Doing this to Britain would reveal a very ugly picture – the IMF suggests around $600bn (i.e. about £360bn) of writedowns. But without it, banks won’t get work. Sure, we’ll have a few functioning ones – like HSBC. But when the world economy comes (as it did in the mid 90s for Japan), Britan will not be able to catch the wave because our banking system will still be broken. Posen put it well in that speech to the Cass Business School:
“The UK has an uncomfortable parallel with the Japanese financial system when the Japanese economy began to recover in the mid-1990s and was unable to sustain it …. The closer one looks, the more worrisome this specific parallel becomes, given the concentration of the UK banking system in a few major, mostly still troubled, banks.”
Potential PM Cameron will only have one shot at fixing the banks: investors will want to see what type of a guy he is. That’s why Britain is at a crossroads – Japan on the left, and the Scandinavian example on the right. Right now, Britain is indeed in danger of turning Japanese. But if the Tories are smart, and bold, they can turn it back.

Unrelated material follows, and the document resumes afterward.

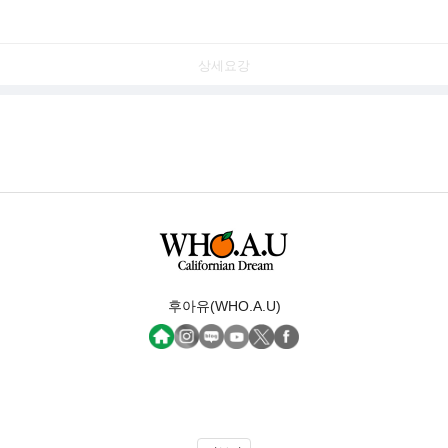
상세요강
후아유(WHO.A.U)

P.S. We toyed with putting this Darling illustration on the cover, but the idea of a sumo Chancellor squatting on our readers’ coffee tables did not appeal. The original attempt, by the wonderful Carla Millar, was to put a Union Jack on the
cartoon used in the original cover to the 1980 Vapors single cover. It’s to the right – and fab. But we figured that there are only a handful of people sad enough to have recognised the reference.
P.P.S. Tom Pride makes an excellent point below: reading and listening to Liam Halligan has done much to persuade me of the need to fix the banks. We did a post-Budget panel together in April where he urged Cameron to show leadership on this. He’s been pretty much on his own, but events are proving him right.
P.P.P.S. An economics editor of a national newspaper emails to say he’s been banned from saying “Turning Japanese” because of these ridiculous lyrical conspiracy theories. I ask you. The song is about love. Missing your girlfriend. Not recognising yourself without her, because of the behavioral pattern changes. There are some twisted minds out there.